| Data supplied |
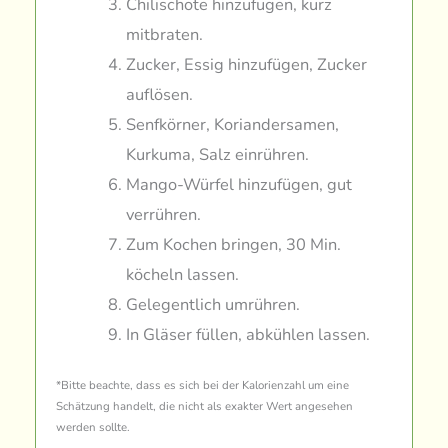
Chilischote hinzufügen, kurz
mitbraten.
Zucker, Essig hinzufügen, Zucker
auflösen.
Senfkörner, Koriandersamen,
Kurkuma, Salz einrühren.
Mango-Würfel hinzufügen, gut
verrühren.
Zum Kochen bringen, 30 Min.
köcheln lassen.
Gelegentlich umrühren.
In Gläser füllen, abkühlen lassen.
*Bitte beachte, dass es sich bei der Kalorienzahl um eine
Schätzung handelt, die nicht als exakter Wert angesehen
werden sollte.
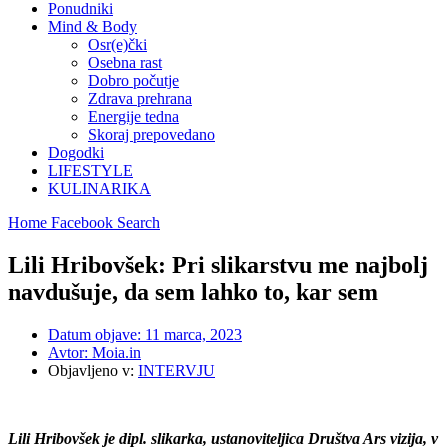
Ponudniki
Mind & Body
Osr(e)čki
Osebna rast
Dobro počutje
Zdrava prehrana
Energije tedna
Skoraj prepovedano
Dogodki
LIFESTYLE
KULINARIKA
Home
Facebook
Search
Lili Hribovšek: Pri slikarstvu me najbolj
navdušuje, da sem lahko to, kar sem
Datum objave:
11 marca, 2023
Avtor:
Moia.in
Objavljeno v:
INTERVJU
Lili Hribovšek je dipl. slikarka, ustanoviteljica Društva Ars vizija, v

| Activity |
Give every line of text in the listing above as a numbered list, one line per number, with blank lines and the pictures left out.

| Solved exercise |
1. Chilischote hinzufügen, kurz
2. mitbraten.
3. Zucker, Essig hinzufügen, Zucker
4. auflösen.
5. Senfkörner, Koriandersamen,
6. Kurkuma, Salz einrühren.
7. Mango-Würfel hinzufügen, gut
8. verrühren.
9. Zum Kochen bringen, 30 Min.
10. köcheln lassen.
11. Gelegentlich umrühren.
12. In Gläser füllen, abkühlen lassen.
13. *Bitte beachte, dass es sich bei der Kalorienzahl um eine
14. Schätzung handelt, die nicht als exakter Wert angesehen
15. werden sollte.
16. Ponudniki
17. Mind & Body
18. Osr(e)čki
19. Osebna rast
20. Dobro počutje
21. Zdrava prehrana
22. Energije tedna
23. Skoraj prepovedano
24. Dogodki
25. LIFESTYLE
26. KULINARIKA
27. Home
28. Facebook
29. Search
30. Lili Hribovšek: Pri slikarstvu me najbolj
31. navdušuje, da sem lahko to, kar sem
32. Datum objave:
33. 11 marca, 2023
34. Avtor:
35. Moia.in
36. Objavljeno v:
37. INTERVJU
38. Lili Hribovšek je dipl. slikarka, ustanoviteljica Društva Ars vizija, v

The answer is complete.